The idea of America as a Christian nation is one of the key ideas that undermine the very practice of Christianity. In the days of Christ, his followers understood that status before God depended on faith and actions as a result of that faith. The America as Christian myth has led generations of people to ignore the call of Christ with the comfort that paying lips services to God was more than enough to earn a place in Heaven. The myth of a Christian America has led most people to abandon the practice of personal piety and sacrifice. The myth of a Christian America has robbed the gospel of its power.
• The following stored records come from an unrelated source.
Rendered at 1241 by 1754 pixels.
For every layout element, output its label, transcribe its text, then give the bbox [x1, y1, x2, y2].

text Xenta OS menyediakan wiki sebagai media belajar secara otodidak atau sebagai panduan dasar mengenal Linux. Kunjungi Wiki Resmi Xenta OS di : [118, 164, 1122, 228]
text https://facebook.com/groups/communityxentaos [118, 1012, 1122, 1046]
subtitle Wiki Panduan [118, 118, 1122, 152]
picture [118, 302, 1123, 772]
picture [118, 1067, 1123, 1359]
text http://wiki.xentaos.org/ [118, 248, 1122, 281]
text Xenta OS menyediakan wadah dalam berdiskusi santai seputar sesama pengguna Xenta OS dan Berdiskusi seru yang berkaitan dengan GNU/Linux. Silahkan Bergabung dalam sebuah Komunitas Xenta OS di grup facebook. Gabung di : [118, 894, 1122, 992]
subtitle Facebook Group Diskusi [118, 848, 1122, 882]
When I took over as pastor of the First Church of Christ in Wilkes-Barre, PA, the minister I replaced passed by the near by high school and became angry over how short the skirts of the girls were. I looked at him calmly and stated that I did not think that it matters at all. “Why?”, he asked. I said that if they had a relationship with Christ they would practice modesty. Practicing modesty without that a core relationship with Christ would be meaningless. It is the outward appearance of modesty and Christian appearance that has led so many to ignoring the cause of Christ because they feel that their mimic of outward Christian values is enough. Christian values are only valuable if you actually follow Christ. The outward appearance of Christian like values in a nonbeliever is just an empty exercise. Making laws to force people to appear Christian is the fastest way to make sure that true conversation never takes place.
Society is a reflection of its value system, not a reflection of its religions. Those values only change when the people change. In fact, true religious piety rarely finds a home in a society that thinks of itself as Christian. Nations don’t follow Christ. People follow Christ. When the people follow Christ, the tangled web of laws designed to create the appearance of a Christian nation are unnecessary because true Christian individuals behave in a spiritual way regardless of the law.
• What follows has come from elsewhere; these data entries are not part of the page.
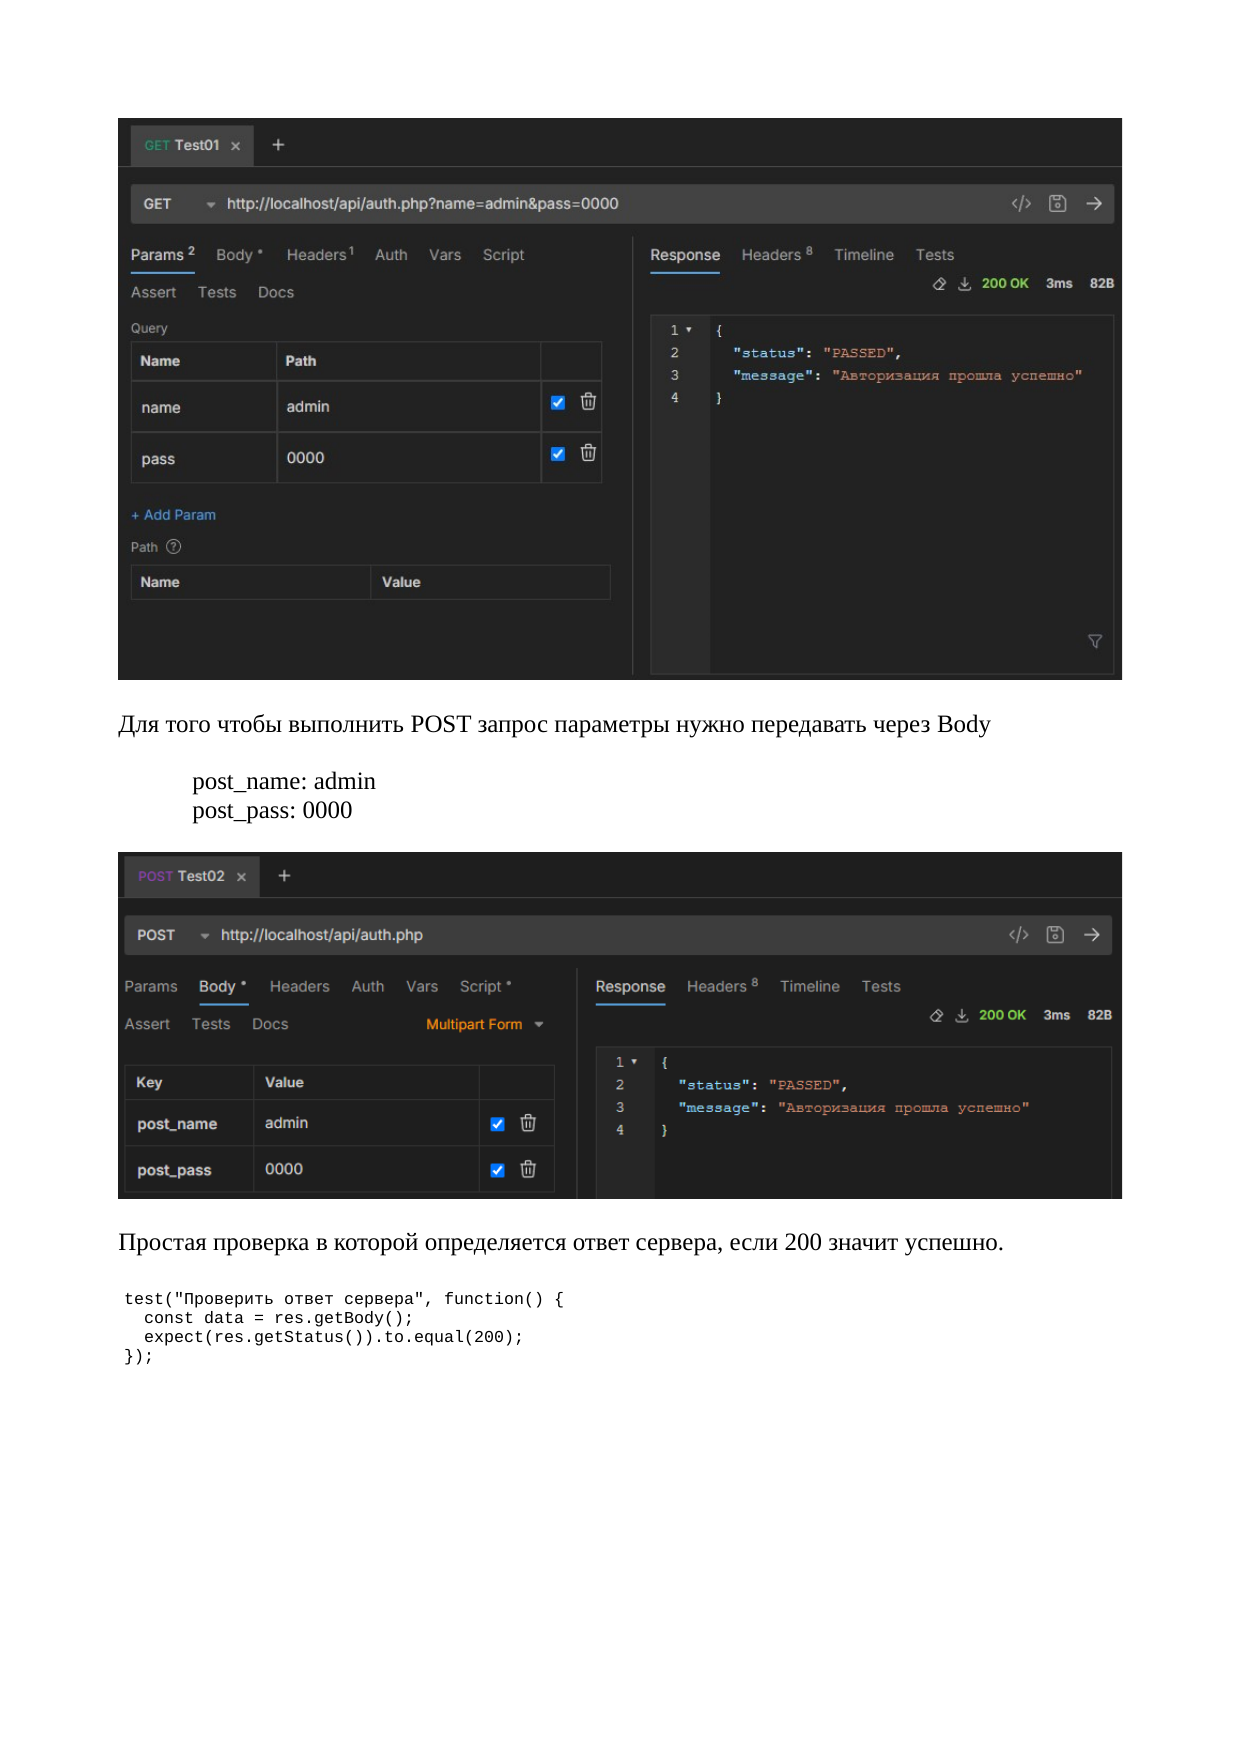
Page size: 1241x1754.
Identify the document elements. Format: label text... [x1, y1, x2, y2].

text Для того чтобы выполнить POST запрос параметры нужно передавать через Body [118, 709, 1122, 737]
text Простая проверка в которой определяется ответ сервера, если 200 значит успешно. [118, 1227, 1122, 1256]
text post_pass: 0000 [118, 795, 1122, 824]
picture [118, 118, 1123, 680]
text post_name: admin [118, 766, 1122, 795]
table_header test("Проверить ответ сервера", function() { const data = res.getBody(); expect(res.getStatus()).to.equal(200); }); [118, 1285, 1122, 1372]
picture [118, 852, 1123, 1199]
The myth of America as a Christian nation has harmed the faith in more ways that I can count. I welcome the realization that we do not live in a Christian nation. In our mythical Christian nation, we have learned to let government take care of the poor and feel no burden to practice Christian charity. In our mythical Christian nation, we have condemned our women to raising children alone, thus plunging them and their children into perpectual poverty. In our mythical Christian nation, we record evil on our cell phones rather than oppose it. In our mythical Christian nation, we pursue pleasure over goodness and kindness in the comfort that we are living in a Christian nation and therefore we must be ok with God.
My advice to Christians is to rejoice at the shattering of this myth. The idea of a Christian nation should be condemned from every pulpit in every state, in every county, and in every city. When the message is understood, maybe, just maybe, we can begin the real work of bringing the kingdom of Heaven to the hearts of America. Remember. Nations cannot be Christian. Only people can."